The DOE announced up to $40 million in funding for a new Advanced Research Projects Agency-Energy (ARPA-E) program. The ARPA-E program seeks to fund research on the issue of reducing the amount of waste produced by advanced nuclear reactors. Nuclear reactors accounted for over 50% of the country’s carbon-free electricity in 2020, but also produced more than 2,000 metric tons of nuclear waste that must be disposed of and stored safely. The funding creates the Optimizing Nuclear Waste and Advanced Reactor Disposal Systems (ONWARDS) program to address these waste issues. The ONWARDS program aims to reduce used nuclear waste tenfold through improvements in fuel recycling and novel processes and applications at the start of the  fuel cycle that prevent the formation of nuclear waste. 

INTERNATIONAL NOTES

American Nuclear Society Urges Cooperation with China

The American Nuclear Society sent a letter to the House Foreign Affairs Committee requesting them to oppose any provisions to H.R. 3524 that would disallow U.S. cooperation with China regarding civil nuclear energy. The ANS urges continued cooperation with China in the field of nuclear civil energy in order to “influence international nuclear safety” and not preclude the “transfer of technology related to SMRs, advanced reactors, and other technologies.” The letter includes a fact sheet stating the harms of preventing such cooperation to U.S. energy production and business, among other disadvantages.

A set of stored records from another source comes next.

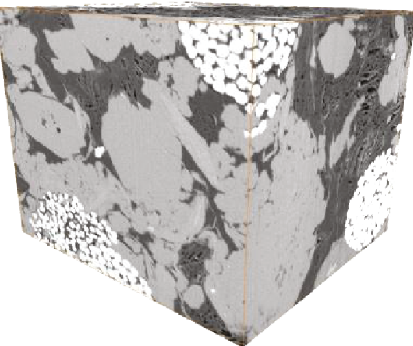
Figure 2: The multicomponent 3D digital core reconstructed by the FIB-SEM method. Di ff erent components are re fl ected in di ff erent greyscales. The 3D digital core obtained by this method has a high resolution, but the disadvantage is that the scanned sample will be destroyed.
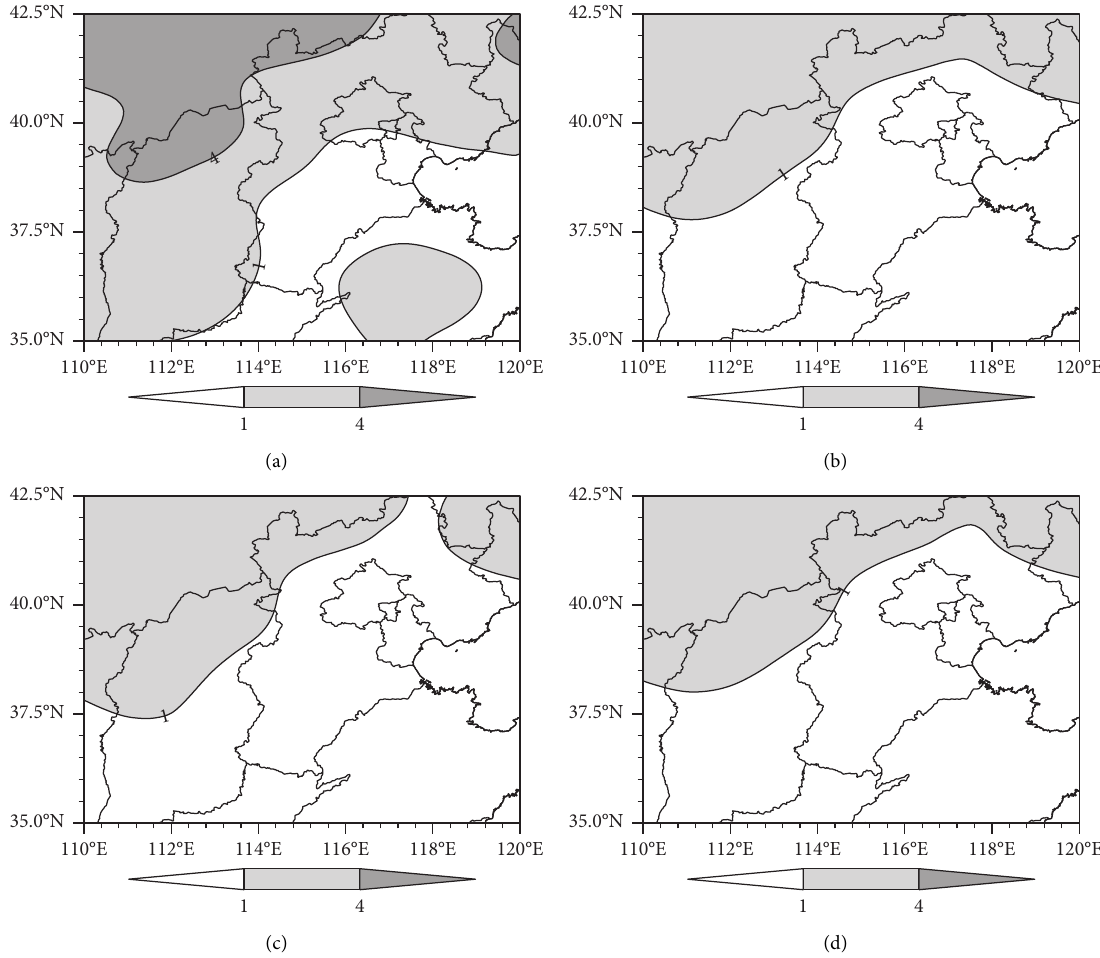
Figure 2: Spatial distribution of the multi-year average frequency of SSECEs in North China in winter (a), December (b), January (c), and February (d). Unit: number of occurrences.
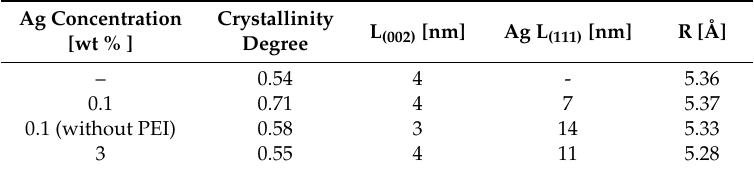
Table 1. Degree of crystallinity of cellulose fibers.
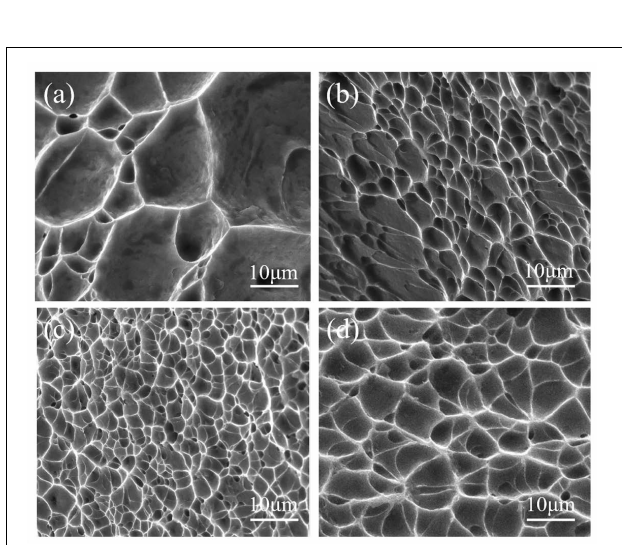
FIGURE 6 | Fractographs of different tensile fracture surfaces: 723 K (a) , 823 K (b) , 923 K (c) , and 1023 K (d)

South Korea, U.S. Pledge Cooperation on Nuclear Energy

The United States and South Korea have issued a joint statement that pledges to broaden collaboration in the nuclear energy sector. The countries committed to cooperate in overseas nuclear markets by jointly participating in nuclear power plant projects. Additionally, the countries aim to maintain high standards of international nuclear safety, security, and nonproliferation. This includes coordination in the supply chain for nuclear power and a common policy of requiring recipient countries to have safeguard agreements in place as a condition of supply of nuclear power plants.